Un ami m’a fait découvrir le maquereau, un poisson beaucoup moins cher. La première fois, j’ai été choqué par l’aspect poissonneux de l’expérience et je n’ai pas aimé. Mais le prix m’a rappelé à l’ordre. J’ai essayé encore et encore, et j’ai fini par l’apprécier, même si j’étais toujours conscient de sa qualité de poisson. Au lieu de susciter le dégoût, il a commencé à avoir un goût fort et significatif, une véritable expérience de poisson.
L’autre jour, je suis revenu au tilapia. En fait, j’ai trouvé ce poisson rebutant. Il n’avait aucun goût, comme un morceau de papier peut-être ou vraiment aucune saveur. Grâce à cette expérience, mes anciens favoris ont baissé dans mon classement des préférences, la courbe s’est déplacée vers la gauche, et d’autres souches de fruits de mer ont augmenté, la courbe s’est déplacée vers la droite.
Ceci ne concerne que moi en tant qu’individu. Il est impossible d’évaluer cela collectivement, ou plutôt, disons que c’est très difficile. Il se peut qu’un poisson devienne à la mode et un autre non. Dans ce cas, la courbe de demande pour tous se déplace. Bien sûr, ces courbes sont toujours des estimations ex post. Il n’existe aucun instrument de mesure. Tout cela est conceptuel.
Dans les exemples ci-dessus, le mot « goût » est utilisé littéralement pour désigner ce que nous goûtons.

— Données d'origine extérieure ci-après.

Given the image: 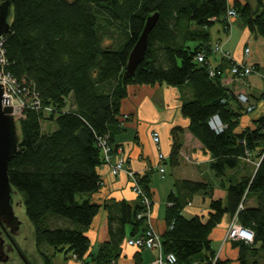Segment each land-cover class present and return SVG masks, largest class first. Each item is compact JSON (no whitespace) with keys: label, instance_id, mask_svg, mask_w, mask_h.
I'll return each mask as SVG.
<instances>
[{"label":"trees","instance_id":"obj_1","mask_svg":"<svg viewBox=\"0 0 264 264\" xmlns=\"http://www.w3.org/2000/svg\"><path fill=\"white\" fill-rule=\"evenodd\" d=\"M11 1L5 70L17 81L25 80L40 107L26 108L19 117L18 146L7 173L21 195L44 264H57L53 261L57 252L63 253L64 264H107L119 255L127 227L130 236L149 227L152 169L138 179L150 198L149 207L141 195L134 204L112 201L113 213L105 202L108 238L92 249L85 233L101 207L89 198L101 186L97 168L105 158L100 142L106 138L111 155L120 146L115 141L123 129L120 104L130 83L187 87L190 96L183 97L180 112L189 119V132L209 153V167L219 179L217 186L212 180L173 181L163 213L167 228L159 234L163 252H173L176 264H210L215 252L209 232L241 202L237 217L253 231V241L232 240L239 248V264L247 263L248 250L264 251V114L240 129L241 115L250 111L222 83L225 72L209 75L210 67L221 71L234 61L230 57L217 61L210 27L218 21L227 32L230 7L253 35H264L263 0L254 6L248 0ZM154 12L158 18L148 34L144 57L123 83L128 54L146 16ZM199 53L202 61L196 59ZM251 65L258 69L256 63ZM213 114L225 124L220 132L208 124ZM42 120L53 121L55 127L43 130ZM179 131L178 126L171 129V165L178 162ZM237 168L246 172L232 178L227 172ZM218 186L225 189L224 197L214 196ZM197 193L208 198L206 219L184 213ZM250 198L253 205L247 203ZM214 264L225 261L217 257Z\"/></svg>","mask_w":264,"mask_h":264},{"label":"crops","instance_id":"obj_2","mask_svg":"<svg viewBox=\"0 0 264 264\" xmlns=\"http://www.w3.org/2000/svg\"><path fill=\"white\" fill-rule=\"evenodd\" d=\"M252 6L256 0H248ZM264 1V0H263ZM229 28L223 36L218 38V42L228 50L230 58L246 63H256L257 70L264 73V57L258 48L250 47L249 41L253 35L238 16L228 17ZM248 47L249 51L245 48ZM221 81L231 90L232 95L239 92L247 93L249 102L253 104V109L240 117L239 128L253 124V120L264 114V76L258 72H251L242 77L241 80H233L228 74H223ZM190 96L186 86H173L165 83L136 84L127 85V95L121 100L120 120L123 129L116 135L115 141L121 146L111 155V162L118 156L125 159V165L134 173L142 175L149 170L151 174L150 188L152 191L151 208L147 214V225L154 231L162 234L166 228L164 220V207L167 204L166 196L172 188V183L177 178H189L195 180H212L214 185L219 184L209 167L211 159L209 153L205 151L200 141L194 137L187 126L189 119L180 112V105L183 97ZM175 126L181 128L176 134L180 140L178 152V162L174 165L169 163V155L172 148L173 138L171 129ZM157 131L159 141L152 139V132ZM162 153L164 159L161 164L164 171H158V154ZM170 166V174L166 171ZM125 167V168H126ZM127 169V168H126ZM123 169L116 174L111 172L109 163H103L97 171L101 178L100 188L91 193V201L101 204L98 212L93 216L90 225L85 231L91 248L108 238L107 217L108 209L103 207V203H110L112 211L115 208L112 201L125 200L134 204L138 196L133 190L131 177L127 170ZM246 172L245 169L237 168L229 170L227 173L232 178H238ZM215 193L225 196V189L218 186ZM194 194L192 200L183 208L186 215L198 214L206 219L209 208L206 199ZM199 196V197H198ZM204 203L206 205H204ZM248 204L255 202L248 199ZM230 221V214L224 213L221 220L209 232L212 250L225 264H239V248L233 241L225 239V233ZM127 235L120 243L119 255L116 257L117 264H156L158 256L157 248H137L126 243L129 235V227L126 229ZM246 264H264V251L255 249L246 254ZM65 261V260H64ZM60 264H64L65 262ZM77 264L75 261H69Z\"/></svg>","mask_w":264,"mask_h":264},{"label":"built area","instance_id":"obj_3","mask_svg":"<svg viewBox=\"0 0 264 264\" xmlns=\"http://www.w3.org/2000/svg\"><path fill=\"white\" fill-rule=\"evenodd\" d=\"M227 17L236 16V11L233 8H228ZM6 33L0 35V83L3 85V96L8 97V103H3V105H9L12 107V115L16 121V118L19 117L21 112L26 108H34L37 109L40 106V101L37 98V94L34 90H30L29 87L25 84V80L17 81V79L9 72L5 70L6 65L8 64L6 55H5V47H4V36ZM213 53L216 55L217 61H221L223 57L229 58V52L226 50L220 43H215L212 47ZM246 51H249V48H245ZM198 61L203 60V54L199 53L196 56ZM225 72L229 74L233 79L239 80L243 76L251 73L258 72L260 75L264 76V73L259 72L254 66L249 63L236 61L234 60L228 66L224 68V70H215L213 67L209 68V75L213 76L215 73ZM237 99L245 104L246 110L251 111L253 108L252 104H249V98L247 93L239 92L237 93ZM14 106V109H13ZM209 126L215 131L220 132L225 127V124L222 122L218 114H213L208 120ZM152 139L155 142L159 141V134L157 131L152 132ZM102 147V152L104 154L105 163H109L111 172L113 174L118 173L119 171L126 169L127 173L131 177V183L133 186V190L137 195H141L142 201L149 207L150 198L144 194L138 179L141 176L134 173L131 169L126 167L125 159L118 156L111 162V147L107 143L106 138L100 142ZM121 146H118L119 150ZM159 163L157 165L158 171L163 172L164 168L161 164L162 159H164V155L162 153L158 154ZM126 167V168H125ZM243 207V203H239L237 210L230 215L229 225L227 227L225 233V239L228 240H242L244 242H252L253 241V231L247 227H244L238 220L237 211ZM149 212V210H148ZM148 214V213H147ZM126 243L135 246L137 248H157L158 256L155 259L156 264H176L177 258L173 252L164 253L162 249V242L159 233L153 230L151 226L144 230L143 233L129 236L126 239ZM217 255L213 258L210 264H214ZM67 264H71L68 262ZM80 264V263H77ZM107 264H117L115 259H112Z\"/></svg>","mask_w":264,"mask_h":264},{"label":"water","instance_id":"obj_4","mask_svg":"<svg viewBox=\"0 0 264 264\" xmlns=\"http://www.w3.org/2000/svg\"><path fill=\"white\" fill-rule=\"evenodd\" d=\"M11 4V0L0 1V35L6 33L9 30ZM157 18L158 12H154L146 16L142 30L128 54L125 69L122 75L123 83H125L126 78L132 77L134 75L137 64L143 59L147 46L148 34L156 23ZM3 103H8V97L3 96V85L0 83V212L12 210L11 204L13 198L14 213L17 217L18 215L25 217L26 215L24 214L23 206L21 205L20 195L13 189L7 173L8 161L17 149L19 141L16 130V121L12 115V107L9 105H3ZM22 224H25V222L19 219L18 226L10 232L16 241L17 235H20L21 239H26V237H28L25 236L24 233L20 232ZM9 239L23 261L26 264H31L25 254L18 247L15 240L10 236ZM4 240V249L7 250V258L4 259L0 257V264H15L16 257L13 256L14 250L5 237Z\"/></svg>","mask_w":264,"mask_h":264},{"label":"rangeland","instance_id":"obj_5","mask_svg":"<svg viewBox=\"0 0 264 264\" xmlns=\"http://www.w3.org/2000/svg\"><path fill=\"white\" fill-rule=\"evenodd\" d=\"M230 1L231 0H228V2H230ZM251 1H254V0H251ZM223 34H224V31L222 30V24L220 22L216 21L210 27V41H211V43H213V45H214L216 43V41L218 40V38L222 37ZM249 44H250V47H252V48H258L260 53L264 57V35L260 34V35H257V37L251 36ZM20 115H19V117H20ZM19 117L16 118L17 134H19V128H18V119H19ZM54 127H55V123L53 121L42 120V128H43V130H45V131L52 130ZM170 171H171L170 170V166H168L166 174L169 175ZM18 194H19V192H18ZM218 194L219 193L216 192V193H214V196H220ZM198 195H200V197H202V195L200 193ZM20 199H21V195H20ZM207 202H208V198H206V203ZM21 205L23 206L22 200H21ZM204 205H206V204L204 203ZM23 211H24V207H23ZM18 217H19V219L21 221L25 222V224H22V226L20 228V232L24 233L25 236H28V237H26V239L25 238L21 239V236L17 235L16 236L17 241H16V239L14 238V236L12 234H11V236L13 237V239L16 242V244L21 249V251L25 254V256L27 257V259L29 260V262L31 264H44V262L42 260V257L37 252V250L35 248V245H34L33 227L31 225L30 221L27 219L26 216L22 217L21 215H18ZM5 239H7V241L11 245L12 249L14 250L13 251V256L16 257L15 264H26L23 261V259L20 257L18 251L12 245L11 241L6 236H5ZM46 250L49 253L52 252V248L50 246H46ZM53 261L55 263H57V264H60L61 262H63L64 261L63 253L57 252L56 255L53 258Z\"/></svg>","mask_w":264,"mask_h":264},{"label":"flooded vegetation","instance_id":"obj_6","mask_svg":"<svg viewBox=\"0 0 264 264\" xmlns=\"http://www.w3.org/2000/svg\"><path fill=\"white\" fill-rule=\"evenodd\" d=\"M11 205L12 210L0 212V257L4 259L7 258V250L4 249V237L6 236L8 239L9 236L12 237L10 232L13 231V229L19 224V219L13 211V198Z\"/></svg>","mask_w":264,"mask_h":264}]
</instances>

Il s’avère qu’on peut l’adapter et l’affecter à des choses d’une manière que je n’avais jamais compris auparavant. Une personne élevée avec les gâteaux les plus sucrés ne les aime pas autrement, tandis qu’une personne éduquée avec des desserts de style européen pense que les friandises américaines sont dégoûtantes.
De même, une personne élevée au poisson salé pense que c’est merveilleux, alors que la plupart des gens ne pourraient pas l’avaler. Il y a un magasin en ville qui vend beaucoup de poisson salé alors que du poisson frais est vendu à trois mètres de là. J’en suis étonné, car le salage du poisson est un moyen de conserver le poisson avant la réfrigération, alors pourquoi cette pratique existerait-elle encore aujourd’hui ? Encore une fois, De Gustibus Non Disputandum.

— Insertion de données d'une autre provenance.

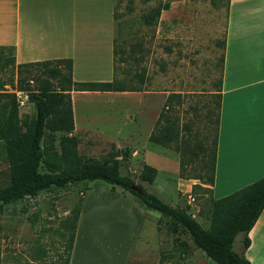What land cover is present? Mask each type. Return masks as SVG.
I'll return each mask as SVG.
<instances>
[{
    "label": "crops",
    "instance_id": "obj_1",
    "mask_svg": "<svg viewBox=\"0 0 264 264\" xmlns=\"http://www.w3.org/2000/svg\"><path fill=\"white\" fill-rule=\"evenodd\" d=\"M226 8L220 125L212 186L215 199L227 197L264 177V0H229ZM114 15L115 0H0V46L15 48L17 65L71 59L74 82H111L116 38ZM129 95L132 93L71 92L73 135L79 139V152L87 145L92 154L99 151L110 158L128 149L131 153L128 163L134 162L141 153L142 165L147 164L148 155L157 153L173 164L172 175H178L174 153L149 141L152 132L149 127L145 133L147 143L139 145L140 148L133 139L128 142L130 137L126 136L119 145L94 149L97 143L94 138L104 133L92 129L98 116L87 113V104L77 117V99L88 102ZM18 97L22 98L21 105L29 102L25 92H19ZM158 175L159 170L152 188L161 193L169 180L157 186ZM190 181L186 190L182 189L183 182ZM170 182L176 184L173 192L176 196H179L176 190H182L184 196L189 194L188 199L193 185L197 184L180 178ZM89 193L90 190L83 196L69 264H130L133 261L137 264H218L196 248L189 235L188 239L183 233L161 230L165 218L151 216V210L134 195L124 191L112 194L106 187L103 200L94 204L88 202ZM174 203L172 206H177L179 200L175 198ZM93 206L99 211L97 215L88 211ZM110 208L124 212L106 214ZM168 224L166 221L165 225ZM248 238L247 248L242 244L236 250L234 243V251L250 264H264V210Z\"/></svg>",
    "mask_w": 264,
    "mask_h": 264
},
{
    "label": "rangeland",
    "instance_id": "obj_2",
    "mask_svg": "<svg viewBox=\"0 0 264 264\" xmlns=\"http://www.w3.org/2000/svg\"><path fill=\"white\" fill-rule=\"evenodd\" d=\"M228 1L115 0L116 39L122 50L121 58L120 55L117 57L116 76L126 87H141L142 91L131 92L129 96L97 98L88 102L77 99V117L84 104L89 106L87 113L98 116L93 121L92 129L104 135L94 138L97 142L95 150L111 144L119 145L126 140V136L130 137L128 142L133 139L138 147L145 145L146 130L149 127L153 131L157 121L179 125L188 123L199 138L208 133L206 115L212 109L216 117L219 90L222 88L220 80L224 72ZM165 5H168V9H164L152 25L144 24V15L158 7L164 8ZM137 44H141L140 50L135 48ZM41 71L36 69L34 74L38 77L24 86L30 89L39 86L45 80L40 77ZM19 92L27 93L21 90L16 71L5 69L0 75V93L16 96L21 121L25 122L34 117L35 107L29 102L21 105ZM13 104L14 100L0 96V120L7 116ZM135 133L136 137H132ZM58 138L59 134L55 142L47 141L49 151L59 152ZM89 149L87 145L82 147L84 157L96 161L109 159L104 153L96 151L92 154ZM170 150L179 165L178 175H172L174 166L168 164L162 155L156 153L147 158V164L159 170L157 186L169 180L161 193L138 178L142 165L141 153L131 165L128 164V168L123 166L121 173L125 175L130 170L137 184L171 205L175 204L177 198L178 207L186 209L205 228H209L206 195L191 192L188 199L189 194L184 196L182 190H176L179 196L173 193L176 184L170 181L182 179L183 176L180 177V155L173 148ZM188 171L185 176L195 174L197 169L191 166ZM9 181V165L0 143V190L8 186ZM189 183L192 181L183 182L185 186L182 189L186 190ZM106 187L112 194L123 191L120 187L112 191L107 183L94 181L45 191L35 198L6 205L0 213V264H65L71 230L64 223L83 204V191L90 190L88 202L96 204L99 199L103 200ZM88 211L92 215L99 212L96 206L90 207ZM123 212L110 208L106 214L121 215ZM149 214L163 217L153 210ZM166 221V218L163 219L160 229L173 231L170 224L165 225ZM185 235L188 238V234ZM244 237V233L237 236L236 250L241 249ZM130 264L137 263L133 261Z\"/></svg>",
    "mask_w": 264,
    "mask_h": 264
},
{
    "label": "trees",
    "instance_id": "obj_3",
    "mask_svg": "<svg viewBox=\"0 0 264 264\" xmlns=\"http://www.w3.org/2000/svg\"><path fill=\"white\" fill-rule=\"evenodd\" d=\"M164 9H168V5L153 9L144 15V24L152 25ZM114 16L116 21V13ZM135 48L140 50L141 44H137ZM121 54L122 50L118 47L115 38L113 81L76 83L72 79L71 59L17 65L15 48L0 46V75L7 68H12L13 72L16 71L21 90L28 93L29 103L35 107L34 117L22 122L16 96L0 93V96L14 100L7 116L0 120V143L5 150L10 174L8 186L0 190V213L6 205L26 198H35L45 191L64 189L68 185L103 181L112 187V191L115 187H120L124 192L141 199L148 209L161 213L174 232L188 234L194 246L202 250L207 258L218 264H250L244 256L234 251L233 245L241 233L245 234L243 246L247 248L250 244L248 233L264 210V177L227 197L215 199L212 196L222 89L219 90L216 117L212 109L206 115L208 133L203 138H199L198 133L193 131L188 123L179 125L163 121L156 122L149 136L151 143L173 148L180 155L182 179L199 181L198 184L193 185L192 193L207 196L205 201L210 215L209 228H205L186 209L172 206L157 194L149 192L150 190H145L146 194L143 196L133 191L131 187L136 183V178L130 170L125 175L121 173L123 166L128 168L131 157L128 149L104 161L86 158L79 152V139L73 135L75 124L72 91H142L141 87H126L117 79L116 63L117 57L120 55L121 58ZM36 69L42 70L40 77L45 80L33 89L25 87V83L38 77L34 74ZM142 78L140 82L143 83ZM220 83L222 87V78ZM58 134L59 152L49 151L46 146L47 141L55 142ZM191 166H195L197 172L185 176L184 174L189 172L188 167ZM156 176L157 169L144 164L138 178L141 182L152 185ZM81 207L82 204L64 223V226L71 230L65 264H69Z\"/></svg>",
    "mask_w": 264,
    "mask_h": 264
},
{
    "label": "water",
    "instance_id": "obj_4",
    "mask_svg": "<svg viewBox=\"0 0 264 264\" xmlns=\"http://www.w3.org/2000/svg\"><path fill=\"white\" fill-rule=\"evenodd\" d=\"M131 189H132L133 191H135L136 193H138L139 195H141V196H143V195L146 194L145 189H144L143 187H141V186H140L139 184H137V183H135V184L131 187Z\"/></svg>",
    "mask_w": 264,
    "mask_h": 264
}]
</instances>
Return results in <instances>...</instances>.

L’une des caractéristiques les plus étranges du monde matériel est que rien n’a de valeur avant que quelqu’un ne l’évalue. Ce qui est encore plus frappant, c’est que cette valeur économique n’est en fin de compte mesurable que lorsqu’elle change de mains. Vous échangez votre tapis contre un tableau et nous connaissons alors sa valeur sociale, du moins pour les deux négociants. S’il y a échange d’argent, nous avons maintenant un prix qui peut être utile à d’autres. Nous pouvons également faire de la comptabilité.

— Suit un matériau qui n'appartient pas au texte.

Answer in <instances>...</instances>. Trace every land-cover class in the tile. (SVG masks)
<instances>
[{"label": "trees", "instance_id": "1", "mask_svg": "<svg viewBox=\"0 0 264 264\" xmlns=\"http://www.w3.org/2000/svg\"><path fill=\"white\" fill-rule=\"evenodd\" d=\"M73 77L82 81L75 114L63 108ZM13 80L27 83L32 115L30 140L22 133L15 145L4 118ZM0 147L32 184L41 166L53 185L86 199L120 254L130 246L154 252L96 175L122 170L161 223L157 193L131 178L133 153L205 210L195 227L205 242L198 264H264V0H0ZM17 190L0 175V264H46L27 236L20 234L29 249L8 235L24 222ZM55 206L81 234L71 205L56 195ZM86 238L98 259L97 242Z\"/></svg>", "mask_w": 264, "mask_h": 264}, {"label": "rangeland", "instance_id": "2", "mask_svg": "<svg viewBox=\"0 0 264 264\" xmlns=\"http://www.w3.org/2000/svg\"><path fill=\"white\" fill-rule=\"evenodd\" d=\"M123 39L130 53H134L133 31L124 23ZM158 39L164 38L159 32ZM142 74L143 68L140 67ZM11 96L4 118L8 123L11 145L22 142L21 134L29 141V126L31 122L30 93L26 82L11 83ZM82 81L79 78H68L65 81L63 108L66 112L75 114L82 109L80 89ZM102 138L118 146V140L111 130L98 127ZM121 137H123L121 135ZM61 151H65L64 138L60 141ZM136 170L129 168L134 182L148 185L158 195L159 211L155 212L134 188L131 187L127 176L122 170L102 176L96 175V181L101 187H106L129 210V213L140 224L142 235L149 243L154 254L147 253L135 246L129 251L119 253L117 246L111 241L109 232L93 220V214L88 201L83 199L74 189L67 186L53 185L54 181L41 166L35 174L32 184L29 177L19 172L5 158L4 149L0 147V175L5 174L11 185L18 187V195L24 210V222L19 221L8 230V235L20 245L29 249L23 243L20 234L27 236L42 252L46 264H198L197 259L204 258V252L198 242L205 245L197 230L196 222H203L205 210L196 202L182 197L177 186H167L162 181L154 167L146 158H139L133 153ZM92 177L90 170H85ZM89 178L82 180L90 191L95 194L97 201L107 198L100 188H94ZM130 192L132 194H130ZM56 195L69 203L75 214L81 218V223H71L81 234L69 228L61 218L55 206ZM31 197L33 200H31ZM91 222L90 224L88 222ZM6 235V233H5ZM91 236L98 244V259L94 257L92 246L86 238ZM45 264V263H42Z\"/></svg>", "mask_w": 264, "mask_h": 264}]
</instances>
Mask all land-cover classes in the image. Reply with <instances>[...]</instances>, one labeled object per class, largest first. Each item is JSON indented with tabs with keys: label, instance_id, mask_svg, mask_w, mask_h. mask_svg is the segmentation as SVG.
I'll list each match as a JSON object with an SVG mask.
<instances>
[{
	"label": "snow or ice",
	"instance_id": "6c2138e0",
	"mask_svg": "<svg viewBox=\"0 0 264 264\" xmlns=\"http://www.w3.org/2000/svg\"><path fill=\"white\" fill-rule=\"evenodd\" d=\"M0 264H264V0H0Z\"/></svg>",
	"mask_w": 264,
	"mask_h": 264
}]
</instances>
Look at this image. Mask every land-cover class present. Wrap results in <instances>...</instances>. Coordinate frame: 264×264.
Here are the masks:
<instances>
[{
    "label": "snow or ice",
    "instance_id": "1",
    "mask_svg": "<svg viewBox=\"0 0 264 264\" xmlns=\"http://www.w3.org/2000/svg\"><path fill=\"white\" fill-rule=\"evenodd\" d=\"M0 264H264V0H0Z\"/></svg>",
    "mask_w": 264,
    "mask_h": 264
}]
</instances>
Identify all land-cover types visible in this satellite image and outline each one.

Les prix et la comptabilité dirigent le monde, mais quelle que soit la taille et la complexité de la machinerie financière, le cœur du problème reste toujours l’évaluation individuelle, qui réside toujours et partout dans l’esprit humain comme une question subjective. Parce que la valeur est subjective, elle est sujette à des changements incessants, le plus souvent imprévisibles et inexplicables.
Les modèles et les graphiques ne sont pas inutiles, mais nous ne devons jamais les confondre avec le monde réel. Les scientifiques et les gestionnaires sociaux continuent de commettre cette erreur sur tous les fronts : économie, changement climatique, maladies infectieuses, sécurité et efficacité des médicaments, alimentation et santé, et bien d’autres encore.
Ces modèles ne peuvent jamais rendre compte de la complexité d’une réalité, ni du chaos apparent d’une réalité en perpétuelle évolution. Les goûts des consommateurs ne sont qu’un début. Toute la vie sociale est régie par des changements incessants, ce qui souligne la nécessité d’institutions permettant une adaptation permanente au changement.
C’était et c’est toujours le meilleur cas pour une économie de marché : ses systèmes de signalisation évoluent avec les mutations incessantes de l’esprit humain lui-même. Toute théorie économique qui rejette cela, comme étant simplement exogène à un système parfait, ne pourra jamais décrire avec précision le monde dans lequel nous vivons.
Les opinions exprimées dans cet article sont celles de l’auteur et ne reflètent pas nécessairement celles d’Epoch Times.